I'll assume $k<n/2$, for simplicity (otherwise replace $k$ by $n-k$).
One way to calculate it is via
$${n \choose k} = {n (n-1)(n-2) \cdots (n-k+1) \over k!}.$$
This can be calculated using $2k$ multiplications. So, if we counted each multiplication/division/addition as $O(1)$ time, this would be $O(k)$ time.
However, that is misleading. The size of the numbers grows dramatically. So, if you want to compute this exactly (as a rational number), we need to operate on very large numbers, which takes more than $O(1)$ time. In particular, the numbers can grow as large as $n \lg k$ bits long, so each multiplication or division might take $O((n \lg k)^2)$ time [*]. So, the running time might something like $O((n \lg k)^2 k)$ bit operations.
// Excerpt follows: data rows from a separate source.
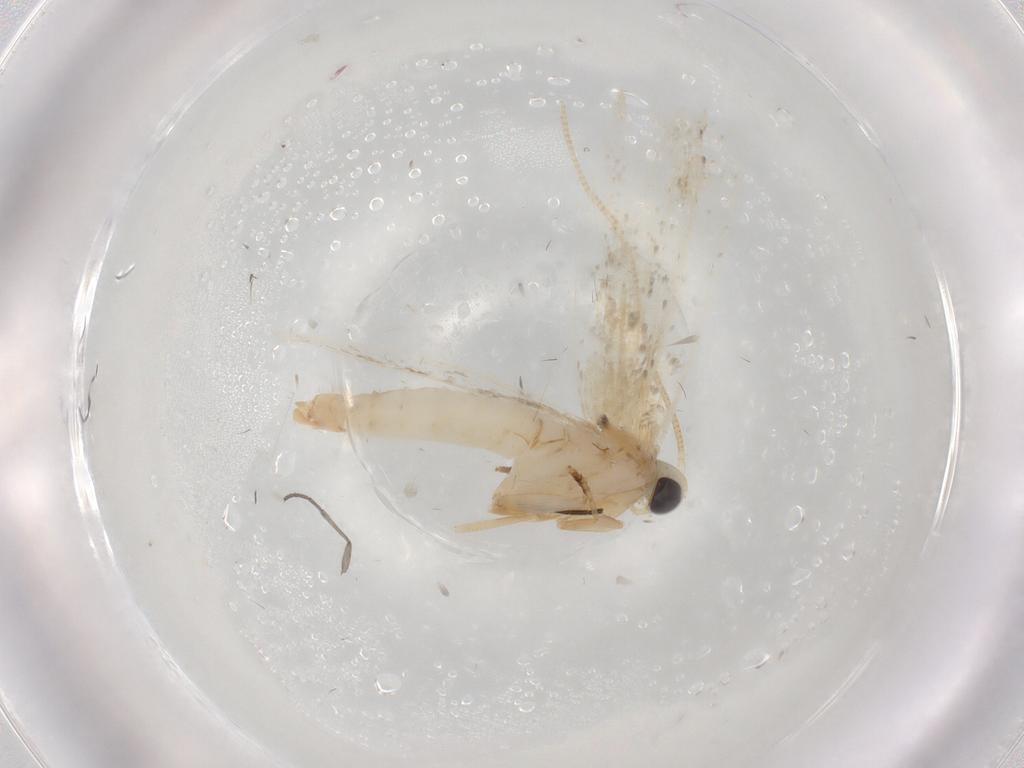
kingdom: Animalia
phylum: Arthropoda
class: Insecta
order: Lepidoptera
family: Tineidae
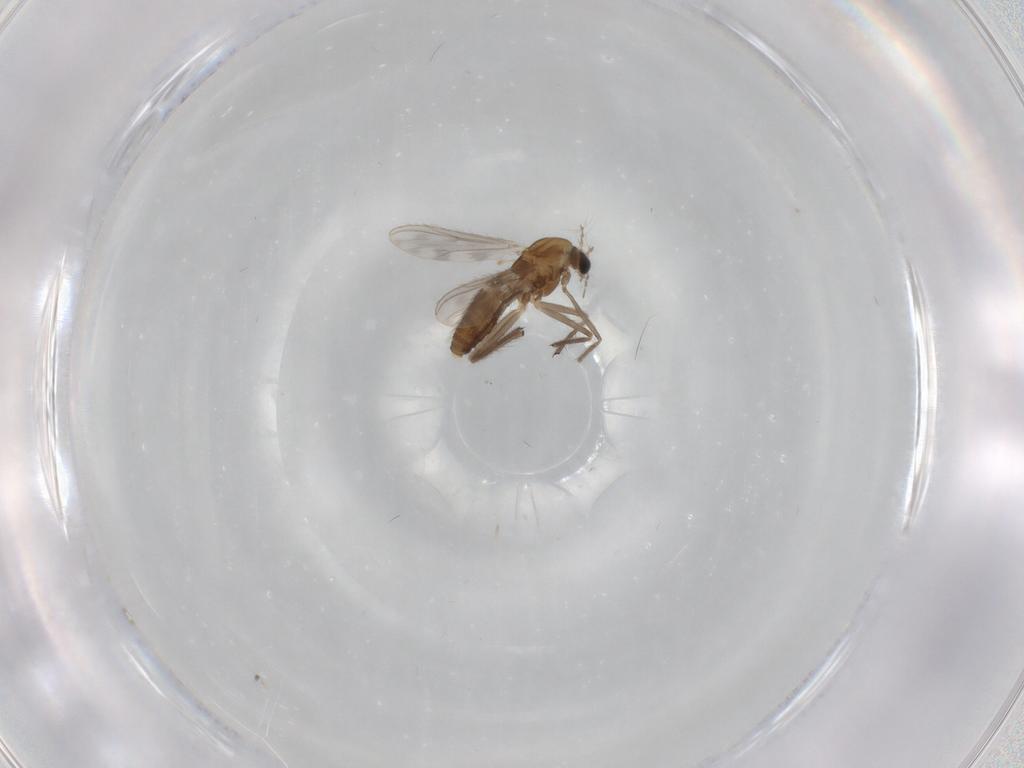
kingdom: Animalia
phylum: Arthropoda
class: Insecta
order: Diptera
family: Chironomidae
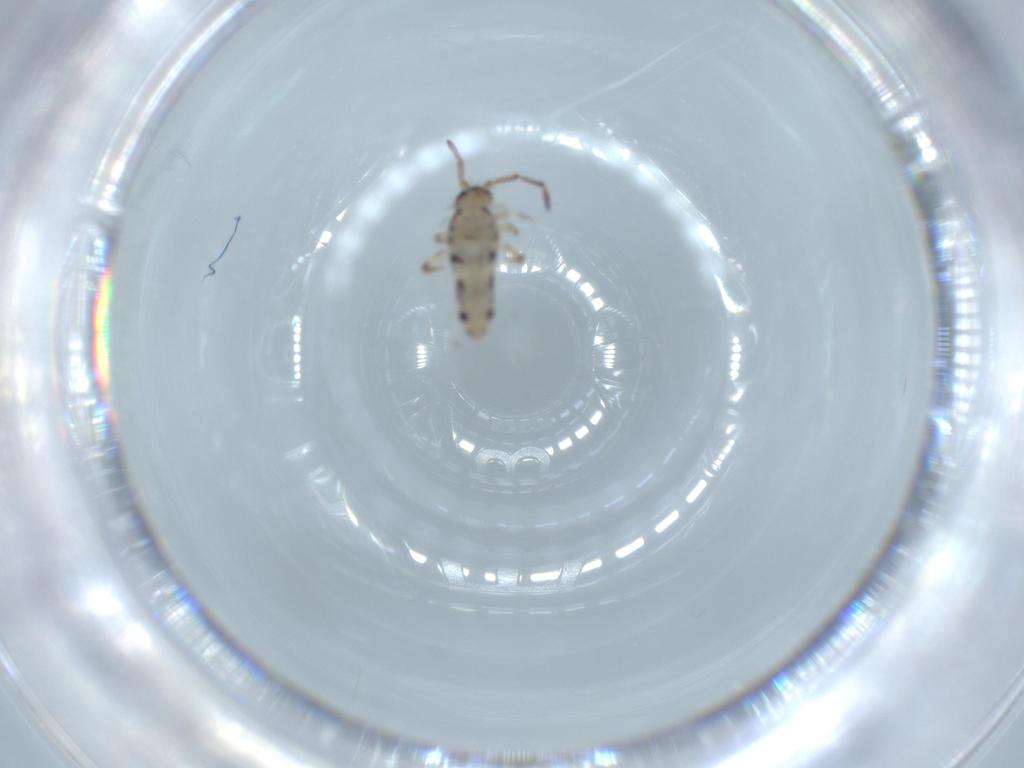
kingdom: Animalia
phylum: Arthropoda
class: Collembola
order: Entomobryomorpha
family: Entomobryidae
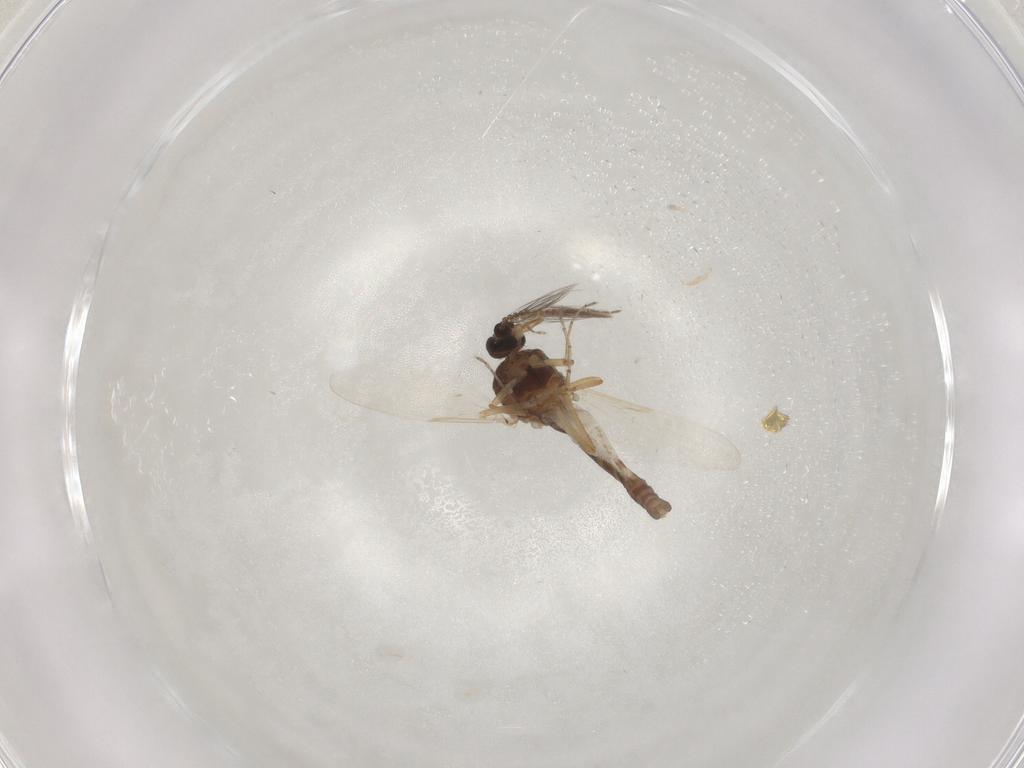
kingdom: Animalia
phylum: Arthropoda
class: Insecta
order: Diptera
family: Ceratopogonidae
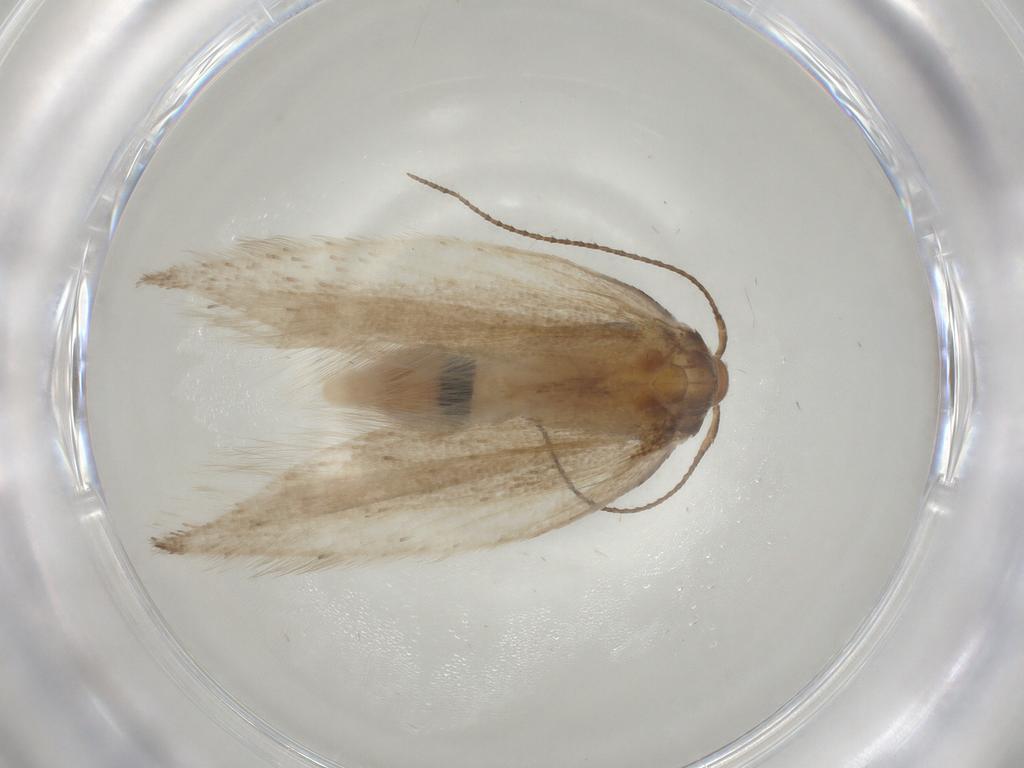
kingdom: Animalia
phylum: Arthropoda
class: Insecta
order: Lepidoptera
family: Gelechiidae
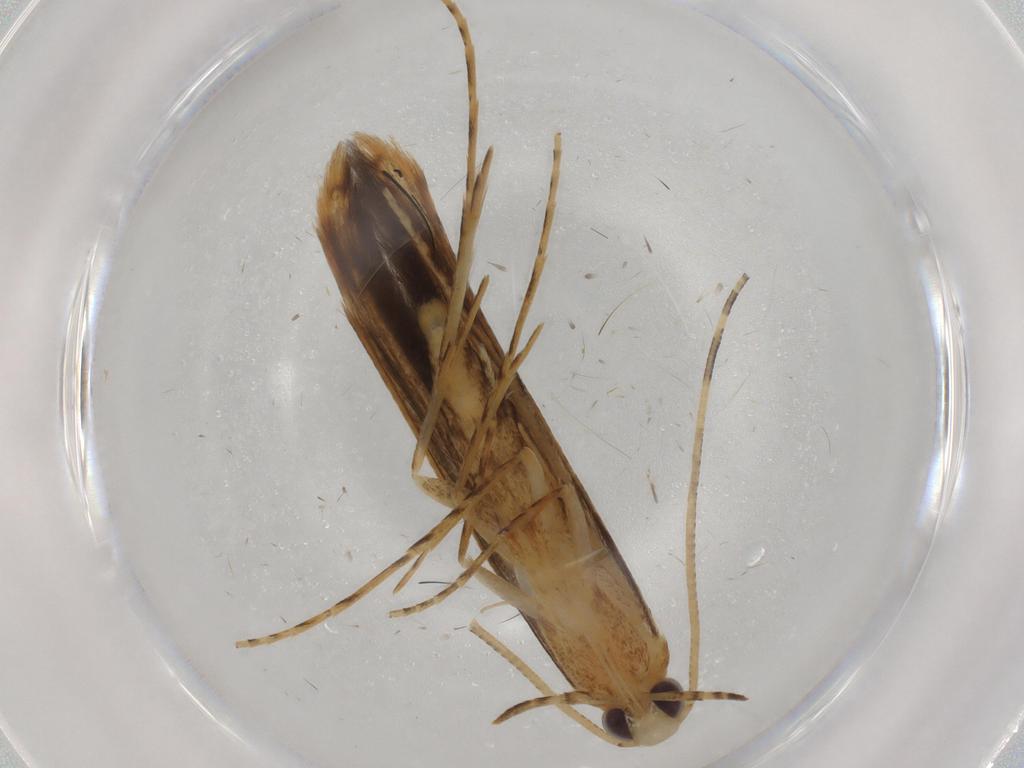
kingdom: Animalia
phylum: Arthropoda
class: Insecta
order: Lepidoptera
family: Batrachedridae
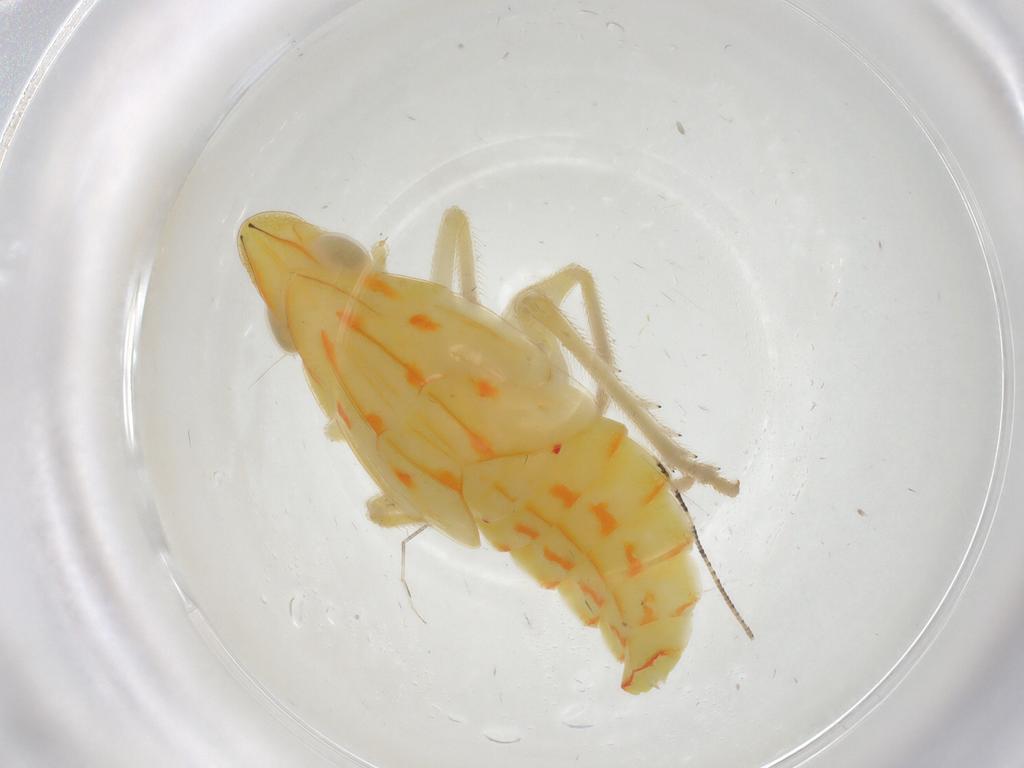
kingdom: Animalia
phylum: Arthropoda
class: Insecta
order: Hemiptera
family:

If you are a bit cleverer about the order in which you do the multiplications and divisions (multiplying small numbers first, using a binary tree structure to minimize the number of large numbers you have to deal with) you can get this down to something like $O(k^2 \log n)$ bit operations.
Footnote *: I am ignoring sub-quadratic multiplication algorithms. There are algorithms that are asymptotically faster, for very large numbers, but they tend to be only useful when the numbers are super-large, so for simplicity of analysis, I'm ignoring them.